Konservatuvar öğrenciliğinin ilk yılında başladığı telli enstrümanlar için doğal stereo buluşunun daha sonraki yıllarda patentini alan Zeki Çağlar Namlı,doğal stereo bağlama ve gitar olarak iki enstrümana uyguladığı bu sistem ile tüm telli enstrümanlar doğal olarak stereo duyulabilmekte, iki taraflı(Sağ ve sol) çalınabilmekte, oktav genişlemekte, yeni bir çalım ve enstrümanla müzik yapma tekniği ortaya çıkmaktaydı.Namlı bu icadını ''mono enstrüman çalma tekniğinden stereo dönemine geçiş'' olarak tanımlamaktaydı.
2006 yılında yine kendi enstrümantal bestelerinden oluşan "La Lune" yayınlanırken, albümdeki besteleri kısa zaman içerisinde bir çok farklı ülkenin radyo ve müzik mecralarında çalınmaya başladı.Bir bestesinde kullandığı doğal stereo bağlama 21. yüzyılda icat edilen yenilikçi enstrümanlara yer veren kataloglara girdi. Bu yıllarda farklı tarzlardaki bir çok sanatçının albüm ve konserlerine eşlik eden Namlı, kısa süreli ortak çalışmalarda yer aldı.Bu çalışmalarından çoğu ortak yapılan albümlere girdi.Yine bu süreçte yeni icatlarına devam edip,bir çok yeni enstrümantal besteye de imza atmıştı.Yayınlanan besteleri : 'Sevgi yolu,'Son bahar,'Zerre,'La lune,'Anadolu rengi,'Şiir gibi,'Yüz yüze,'Rüya,'Element,'Yol,'Ah şu içimdeki insan sevgisi','Konnakol','Son','Real love','Umut sensin','My story','Cennet','Yine kendi özüne','Yalanlar içinden sana geldim','Mavi kelebek','Bir zamanlar','Divane','Senden sonra','Köy','Devacı','Deniz','Mahur','Çocuklar','To Spain with love','Dağlarının taşı olam','Yar yar','Umurumda', 'Güneşleyim','Toprak Ana','Sus4','Misket'
2007 yılında, "Müziğin Diliyle" ismini verdiği televizyon programı formatını geliştirdi.Bu formatta müzisyenler karşılarında yer alan görüntüleri doğaçlama olarak müzikleriyle anlatıyordu.

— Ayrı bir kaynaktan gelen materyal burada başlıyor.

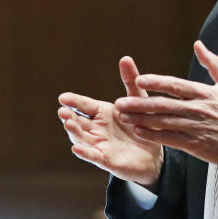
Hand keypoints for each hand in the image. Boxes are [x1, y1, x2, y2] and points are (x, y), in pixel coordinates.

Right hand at [58, 56, 163, 185]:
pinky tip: (76, 149)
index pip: (84, 105)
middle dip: (69, 117)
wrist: (155, 155)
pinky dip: (84, 152)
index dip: (73, 102)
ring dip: (74, 132)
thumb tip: (125, 58)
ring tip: (68, 124)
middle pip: (78, 122)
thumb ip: (130, 81)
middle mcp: (97, 129)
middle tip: (62, 111)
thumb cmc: (142, 125)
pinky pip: (93, 156)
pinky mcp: (107, 160)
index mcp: (102, 113)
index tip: (63, 97)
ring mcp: (99, 145)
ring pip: (82, 138)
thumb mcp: (139, 101)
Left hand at [114, 40, 217, 165]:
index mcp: (205, 93)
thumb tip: (199, 44)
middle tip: (120, 102)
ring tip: (123, 116)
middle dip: (139, 103)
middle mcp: (199, 109)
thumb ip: (212, 62)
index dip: (157, 82)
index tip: (139, 80)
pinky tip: (139, 132)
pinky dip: (154, 135)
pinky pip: (171, 139)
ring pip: (164, 122)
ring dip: (141, 119)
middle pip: (164, 104)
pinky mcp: (197, 145)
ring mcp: (197, 127)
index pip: (176, 85)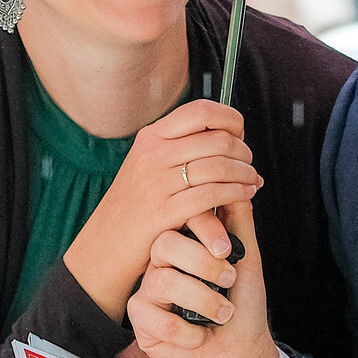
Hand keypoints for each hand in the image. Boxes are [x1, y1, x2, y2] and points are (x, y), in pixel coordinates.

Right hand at [62, 100, 261, 318]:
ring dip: (245, 173)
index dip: (230, 119)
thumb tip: (227, 136)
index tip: (240, 133)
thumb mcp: (147, 167)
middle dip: (244, 152)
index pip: (200, 111)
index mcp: (152, 138)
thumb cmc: (134, 208)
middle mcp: (153, 154)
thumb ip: (179, 150)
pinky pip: (212, 194)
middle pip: (217, 139)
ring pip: (219, 166)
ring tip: (253, 182)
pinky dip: (236, 193)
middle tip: (250, 164)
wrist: (104, 246)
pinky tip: (244, 196)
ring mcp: (157, 183)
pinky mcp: (164, 211)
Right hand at [128, 200, 280, 357]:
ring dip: (202, 300)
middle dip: (203, 265)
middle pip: (165, 244)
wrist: (241, 357)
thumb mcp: (247, 262)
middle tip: (228, 283)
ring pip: (162, 280)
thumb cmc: (244, 310)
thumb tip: (236, 184)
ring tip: (222, 314)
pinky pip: (154, 316)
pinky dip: (186, 331)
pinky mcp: (140, 321)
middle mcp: (163, 264)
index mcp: (185, 246)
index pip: (181, 219)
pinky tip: (198, 338)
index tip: (229, 253)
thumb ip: (239, 224)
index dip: (204, 229)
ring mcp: (148, 291)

Zeki Çağlar'ın, 2010 yılında bas gitarın özel isimlerinden biri olan Dominique Di Piazza ile düet albümü yayınlanırken,2011 Ocak ayında TRT kanalında "Müziğin Diliyle" ismini verdiği kendi formatı yayınlanmaya başladı. Namlı, müzisyenliğin yanı sıra programın sunuculuğunu da üstlendi. Dünya genelinden davet ettiği elliye yakın önemli müzisyenle yaşamı ve dünya gündeminde yer alan sorunları doğaçlama olarak müzikle yorumladı.

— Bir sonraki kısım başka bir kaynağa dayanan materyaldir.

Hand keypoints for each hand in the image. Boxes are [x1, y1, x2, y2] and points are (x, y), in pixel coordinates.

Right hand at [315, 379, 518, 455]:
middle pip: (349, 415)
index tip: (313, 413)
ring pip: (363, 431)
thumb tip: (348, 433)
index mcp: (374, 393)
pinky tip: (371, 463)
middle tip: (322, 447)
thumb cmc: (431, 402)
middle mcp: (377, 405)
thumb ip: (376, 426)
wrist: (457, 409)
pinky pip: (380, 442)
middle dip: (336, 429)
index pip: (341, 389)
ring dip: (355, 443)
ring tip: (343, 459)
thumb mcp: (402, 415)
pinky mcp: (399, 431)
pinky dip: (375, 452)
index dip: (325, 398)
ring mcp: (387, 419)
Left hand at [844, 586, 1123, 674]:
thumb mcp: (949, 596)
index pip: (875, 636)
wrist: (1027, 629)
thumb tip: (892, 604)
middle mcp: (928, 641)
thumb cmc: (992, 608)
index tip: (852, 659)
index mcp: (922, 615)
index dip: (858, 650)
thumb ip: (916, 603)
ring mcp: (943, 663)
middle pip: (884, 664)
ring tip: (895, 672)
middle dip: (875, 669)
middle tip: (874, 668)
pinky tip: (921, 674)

Kendi kullandığı bağlama çalma stiline yönelik bir çok bağlama tasarımı gerçekleştirdi.Bu tasarımlar hem bağlama klavyesinin daha dayanıklı olmasını sağlayan, hem de kapak üzerinde görsel estetik ve çalma biyonomisine uygun olan enstrümanlardı.

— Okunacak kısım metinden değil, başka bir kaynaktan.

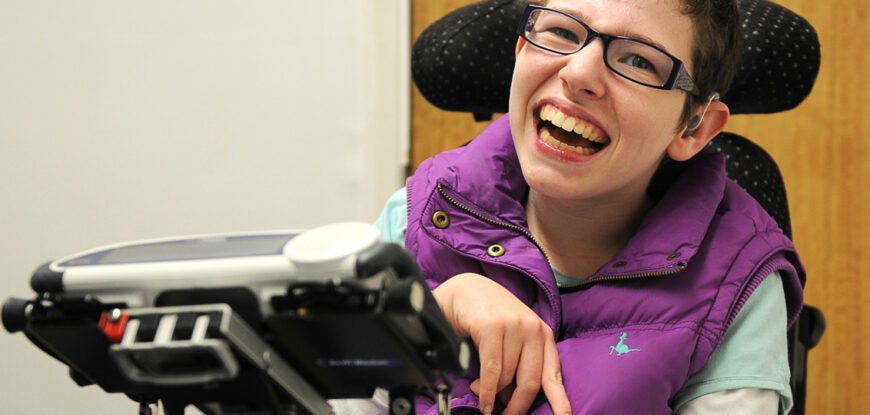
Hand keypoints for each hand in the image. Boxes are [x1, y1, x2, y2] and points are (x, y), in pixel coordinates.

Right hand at [432, 273, 570, 414]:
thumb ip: (519, 364)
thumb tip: (513, 401)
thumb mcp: (513, 338)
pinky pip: (492, 371)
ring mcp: (513, 326)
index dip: (559, 399)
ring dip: (493, 394)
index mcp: (543, 334)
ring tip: (481, 394)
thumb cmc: (488, 317)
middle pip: (531, 382)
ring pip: (507, 378)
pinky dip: (486, 391)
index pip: (553, 373)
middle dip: (518, 407)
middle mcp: (533, 329)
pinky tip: (483, 401)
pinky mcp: (492, 327)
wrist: (465, 289)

2008 yılından bu yana ikili ve grup olarak farklı projelerde birlikte çalıştığı Emre Karabulut ile ikili albümü "Element" 2015 yılında yayınlandı.Bu süre zarfında bağlamanın frekans isimleriyle ve 12 ton üzerinden özümsenmesini anlatan "Bağlama bir müzik enstrümanı" ismini verdiği serinin ilk kitabını yayınladı.Namlı'ya göre eğitimcilik ve icracılık birbirinden çok farklı olarak ele alınmalıydı.Bu sebeple üniversitede öğrencilik yıllarından beri bir çok farklı teknik için yazdığı metodunu yayınlamamıştı.Ancak bağlamanın frekans isimleri ile 12 ton üzerinden özümsenmemesinden doğan ,seslerin birbirleriyle olan ilişki bilgisi eksikliğinin, bağlama ile özgür müzikal ifadelerin ortaya çıkmasına,doğaçlamaya, hem algılama hem de uygulama açısından engel olduğunu gördüğünden bu metodunu yayınlamaya karar verdi.
Uzun yıllardır gerçekleştirdiği bir çok icadı bulunan Namlı,bu icatlarından biri olan "SoundUfo"yu 2018 yılında buluş(PCT) patentini alarak kamuoyuna sundu.Dünyanın bir çok ülkesinden talep aldı ve 2019 yılında kendi imkanları ile üreterek yaklaşık 35 ülkeye gönderdi.Bu buluşu 2020 yılında ,bir çok sanayi ve elektronik şirketinin de yer aldığı ISIF uluslararası buluş yarışmasında bronz madalya kazandı.